What needs to be done: Retype each of the lines below without any changes, omitting the pictures.

Entries drawn from a collection:
--- --- ---
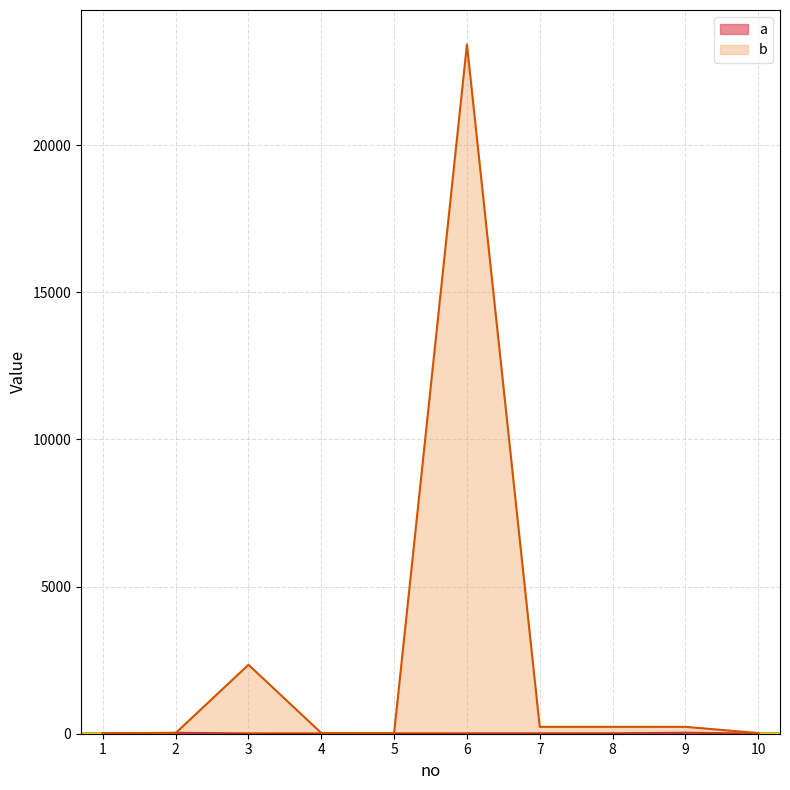

At how many categories does at least one series exceed 19181?

1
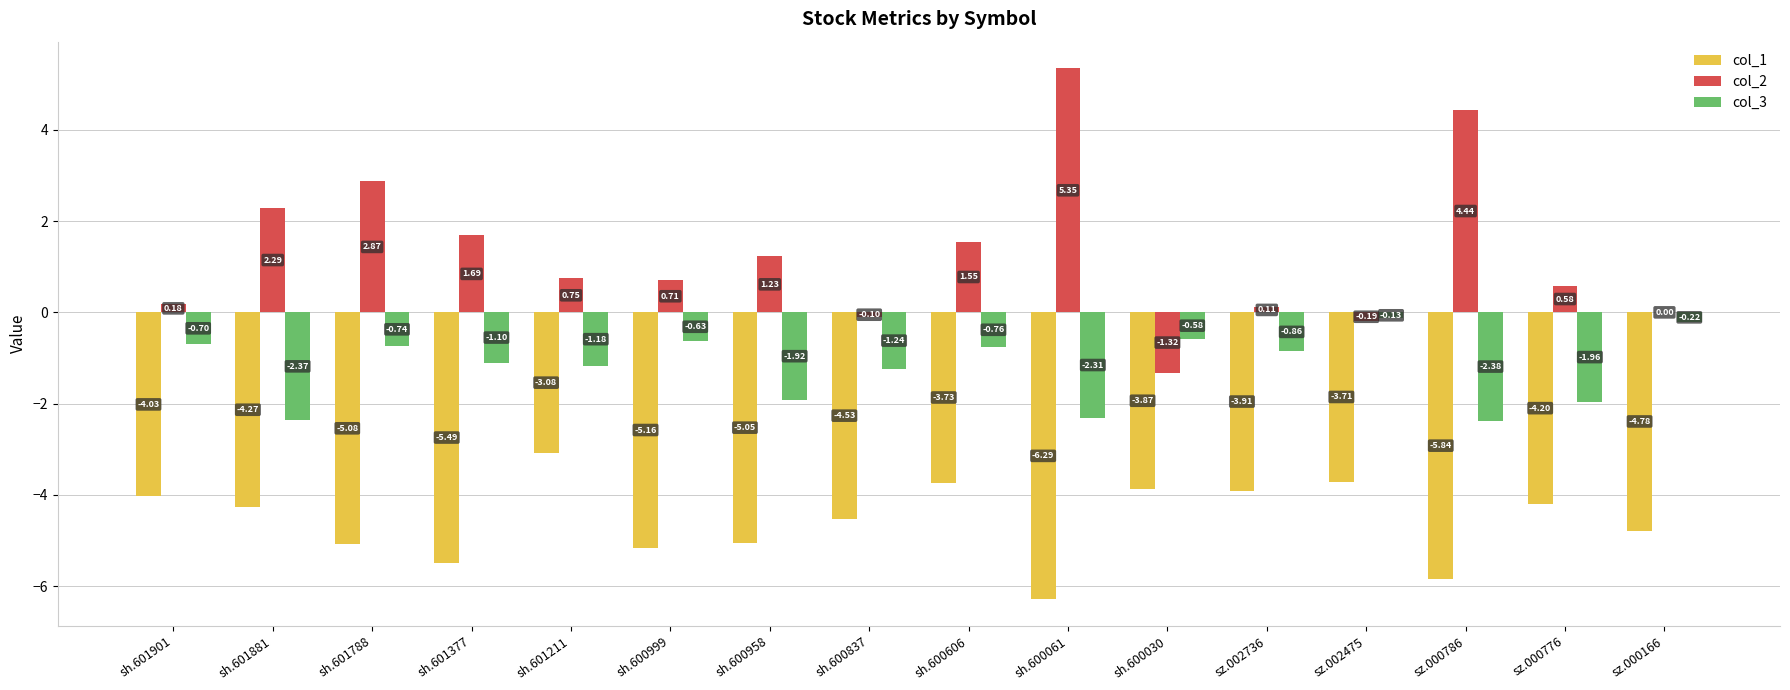

What is the sum of the col_1 values at sz.000776 and sz.000786?

-10.0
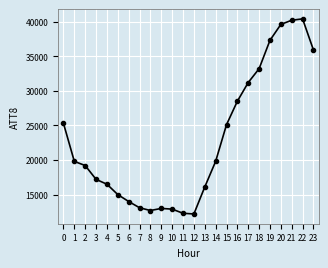

Between 11 and 4, which is larger?

4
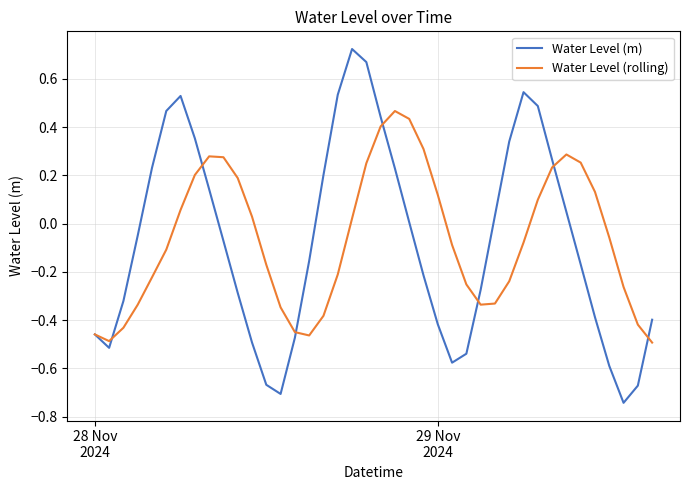

List the series in order of their peak value, lowest first.

Water Level (rolling), Water Level (m)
--- --- ---
Exercise response:
At how many categories does at least one series exceed 19181?

1

What is the sum of the col_1 values at sz.000776 and sz.000786?

-10.0

Between 11 and 4, which is larger?

4

List the series in order of their peak value, lowest first.

Water Level (rolling), Water Level (m)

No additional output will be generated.